Ensuite les patients débarrassent, on invite ceux qui « sont de vaisselle » à se mettre au boulot. On regarde discrètement si celui qui lave ne se contente pas de rincer les assiettes sous le robinet et s’il n’inonde pas la cuisine. Un deuxième patient essuie la vaisselle, un troisième la range. Quelle organisation !

Les jours suivants même programme.

 

Mais le quatrième jour, changement d'équipe, et changement de programme, comme je fais la même chose que les jours précédents je me fais engueuler : « comment, tu coupes le pain ! il n’en est pas question,  je ne suis pas d'accord !  Réfléchis un peu avant d'agir, tu les infantilise. C’est thérapeutique pour eux de couper leur pain, il doivent se prendre en charge ».

A cela, j'ai répondu que j'arrivais, et qu'avant de me permettre de prendre la décision d'intervenir sur le fonctionnement du service, je voulais dans un premier temps observer, respecter sans intervenir ce qui se pratiquait habituellement dans le service.

Josselin, le jeune infirmier qui me houspille vertement, n’est pas diplômé depuis très longtemps. Il a l’air cependant de poser les choses avec beaucoup de pertinence, bien que je le trouve un peu violent à mon encontre. Mais je ne lui en veux pas : il a un charme fou, une pêche d’enfer, un sourire éclatant; il ressemble beaucoup à Yannick Noah dont il a d’ailleurs copié la coiffure, je craque.

Et puis, je découvre, que dans ce service qui me semblait fonctionner sans heurts, rien n'est en fait si évident ni systématique. Mon étonnement est à son comble quand je découvre que les patients s’adaptent totalement à cette nouvelle équipe et savent parfaitement ce qu’on attend d’eux !

Je n’en reviens pas ! Je découvre que Mr Machin qui hier avait besoin d’aide pour se laver et se raser, fait tout cela tout seul, très bien et sans problème !  Quel filou, il est même fier de venir me montrer comme il se débrouille bien ! Me Truc me surprend également : sans qu’on lui ait demandé quoi que ce soit, elle va chercher des draps propres et fait son lit aidée par sa voisine de chambre. Quand je pense qu’hier on a tout fait pour eux et qu’ils semblaient réellement incapables de se débrouiller… Je les ai drôlement sous-estimés.

**Consigne**
Recopiez le passage du texte qui commence par « Josselin, le jeune » et s'arrête après « coiffure, je craque. », en remplaçant « un sourire éclatant » par « un sourire radieux ». Les lignes placées ci-dessous n'ont aucun rôle dans cet exercice.

**Données affichées**

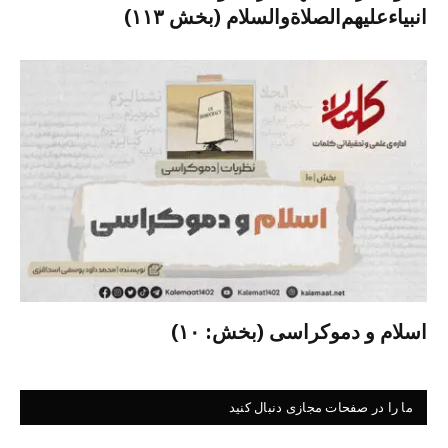
انبیاءعلیهم‌الصلاةو‌السلام (بخش ۱۱۳)
اسلام و دموکراسی (بخش: ۱۰)
ما را در صفحات مجازی دنبال کنید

**Réponse**
Josselin, le jeune infirmier qui me houspille vertement, n’est pas diplômé depuis très longtemps. Il a l’air cependant de poser les choses avec beaucoup de pertinence, bien que je le trouve un peu violent à mon encontre. Mais je ne lui en veux pas : il a un charme fou, une pêche d’enfer, un sourire radieux; il ressemble beaucoup à Yannick Noah dont il a d’ailleurs copié la coiffure, je craque.